Erica Armstrong Dunbar: I think what we see through the lens on Ona Judge’s life is how complicated and morally bankrupt the institution of human bondage was. ... By looking at someone like George or Martha Washington, we are able to see people living in the 18th century who profited off slave labor and who also later in their lives went in different directions with their feelings about slavery. George Washington did make the decision in his will to emancipate his slaves on the death of his wife. George and Martha Washington never had biological children together and when he created his will he did not have biological children who were expecting anything and it was in many ways easier to make the decision to emancipate the enslaved people who were his property. Martha emancipated no one. Examining George and Martha Washington shows us how complex slavery was and that even within a marriage people could have different ideas about slavery.
RM: Some reviewers have said that this book will change the way we study the history of slavery in the U.S. Thoughts?
Dunbar: It was a goal of mine to help a general audience rethink some issues of slavery. There is a myth that it was better to be a slave in the house and that your life was somehow easier than those who lived and worked outside in the fields. I think I showed through the experiences of Ona that her life was anything but easy. That was one of my goals in terms of a contribution to the study of American slavery. Another was to rethink slavery in the north. There was this idea that in the north slavery didn’t exist or was done by the time Washington arrived … When [Ona] arrived in New York, slavery was more commonplace than when she went to Philadelphia. The north was not monolithic.

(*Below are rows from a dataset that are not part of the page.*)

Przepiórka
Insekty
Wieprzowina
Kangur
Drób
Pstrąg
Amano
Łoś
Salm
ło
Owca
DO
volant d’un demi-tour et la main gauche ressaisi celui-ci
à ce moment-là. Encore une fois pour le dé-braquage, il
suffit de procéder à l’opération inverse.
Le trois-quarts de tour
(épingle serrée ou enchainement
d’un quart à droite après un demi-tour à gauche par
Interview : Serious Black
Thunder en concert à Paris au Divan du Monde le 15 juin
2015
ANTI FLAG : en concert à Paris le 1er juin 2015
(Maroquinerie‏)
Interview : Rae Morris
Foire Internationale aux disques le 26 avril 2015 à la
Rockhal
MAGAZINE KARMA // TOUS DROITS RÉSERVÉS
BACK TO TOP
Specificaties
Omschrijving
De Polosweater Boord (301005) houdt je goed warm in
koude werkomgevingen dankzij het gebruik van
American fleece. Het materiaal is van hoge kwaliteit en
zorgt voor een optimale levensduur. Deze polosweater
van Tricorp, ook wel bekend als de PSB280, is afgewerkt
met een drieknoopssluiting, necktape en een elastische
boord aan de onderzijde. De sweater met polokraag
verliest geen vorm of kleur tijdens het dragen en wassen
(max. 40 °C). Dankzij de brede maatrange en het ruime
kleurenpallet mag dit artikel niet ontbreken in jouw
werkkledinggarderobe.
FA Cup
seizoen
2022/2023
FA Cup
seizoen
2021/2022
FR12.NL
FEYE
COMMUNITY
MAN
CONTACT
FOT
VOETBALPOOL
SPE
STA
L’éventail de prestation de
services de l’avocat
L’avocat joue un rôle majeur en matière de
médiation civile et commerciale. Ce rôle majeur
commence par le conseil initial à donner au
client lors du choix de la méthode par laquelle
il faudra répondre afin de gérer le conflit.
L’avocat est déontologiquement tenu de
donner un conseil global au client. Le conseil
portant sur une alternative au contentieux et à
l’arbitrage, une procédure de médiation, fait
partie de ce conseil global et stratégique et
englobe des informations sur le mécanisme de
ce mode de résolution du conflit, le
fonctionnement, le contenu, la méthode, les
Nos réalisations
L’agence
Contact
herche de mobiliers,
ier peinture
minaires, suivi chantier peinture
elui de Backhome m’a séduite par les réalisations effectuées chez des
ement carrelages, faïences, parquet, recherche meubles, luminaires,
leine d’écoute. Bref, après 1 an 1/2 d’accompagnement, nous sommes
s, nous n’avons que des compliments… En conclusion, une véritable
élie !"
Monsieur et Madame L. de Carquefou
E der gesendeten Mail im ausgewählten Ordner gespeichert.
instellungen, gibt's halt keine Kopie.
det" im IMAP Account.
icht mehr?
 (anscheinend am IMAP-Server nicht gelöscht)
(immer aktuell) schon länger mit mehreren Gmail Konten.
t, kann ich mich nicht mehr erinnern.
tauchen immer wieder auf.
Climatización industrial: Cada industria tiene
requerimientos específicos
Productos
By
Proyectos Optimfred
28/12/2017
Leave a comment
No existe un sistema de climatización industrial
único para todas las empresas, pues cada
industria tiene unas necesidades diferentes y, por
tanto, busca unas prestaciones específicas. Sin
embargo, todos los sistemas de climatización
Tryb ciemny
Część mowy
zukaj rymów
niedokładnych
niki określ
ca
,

RM: Is it accurate to say that Ona Judge paved the road for other slaves to escape, well before the establishment of the Underground Railroad?
Dunbar: Ona Judge managed to do what Frederick Douglass did, but decades before. She was a pioneer. She was not the first enslaved person to run away but one of the first that belonged to a president and I think her contribution is noteworthy because it appears in print. Interviews in abolitionist newspapers toward the end of her life cement her legacy. Her story is poignant and compelling and perhaps more so because she did belong to George and Martha Washington.

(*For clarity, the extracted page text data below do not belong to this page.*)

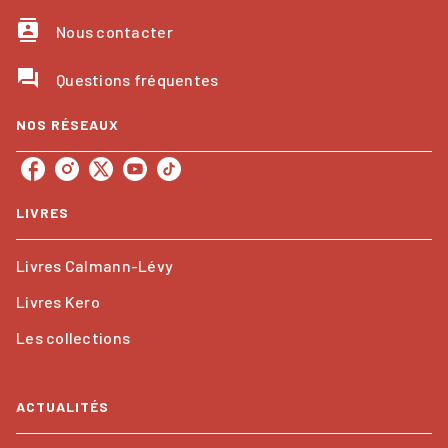
contacts
Nous contacter
question_answer
Questions fréquentes
NOS RÉSEAUX
LIVRES
Livres Calmann-Lévy
Livres Kero
Les collections
ACTUALITÉS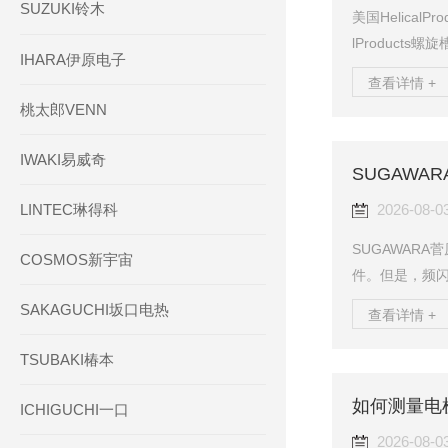
SUZUKI铃木
美国Helical
lProduct
IHARA伊原电子
构，属于零背
查看详情 +
器、伺服传动
桃太郎VENN
术特点整体单
正反转工况；
IWAKI易威奇
SUGAWA
装偏差，抵消
载荷。材质分为707
LINTEC琳得科
2026-08-0
SUGAWAR
COSMOS新宇宙
件。但是，频
施，以防止触
SAKAGUCHI坂口电热
查看详情 +
请勿触摸设备
的手套或用软
TSUBAKI椿本
障。如有任何
如何测量电
灯“电极故障”
ICHIGUCHI一口
接。如果灯泡不
2026-08-0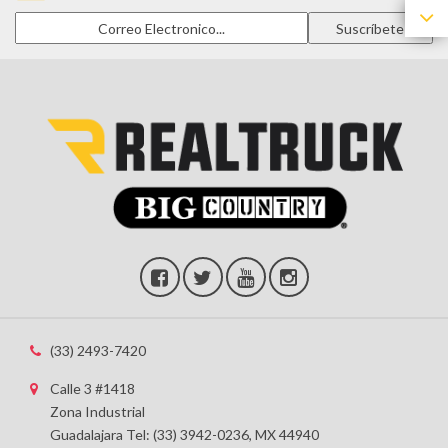
(33) 2493-7420
Calle 3 #1418
Zona Industrial
Guadalajara Tel: (33) 3942-0236, MX 44940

RM: We see ourselves as a nation of freedom yet we are a nation built on slavery. Today we are still struggling with racial injustice. How important is it to uncover the truth in our nation’s history?
Dunbar: There is absolutely no way we will ever come to a moment of reconciliation and real progress unless we recognize and accept the past for what it was. And I do think we are slowly moving in that direction. For me, the fact that this book was published at a moment when Mount Vernon has an exhibit about George Washington and slavery signals that there is a change needed in the telling of our history. If we want to understand our present and help shape the future in a progressive way we must engage the past, and that means the ugliness of slavery. Until we do, I am not sure we will get to the place that many of us wish us to be.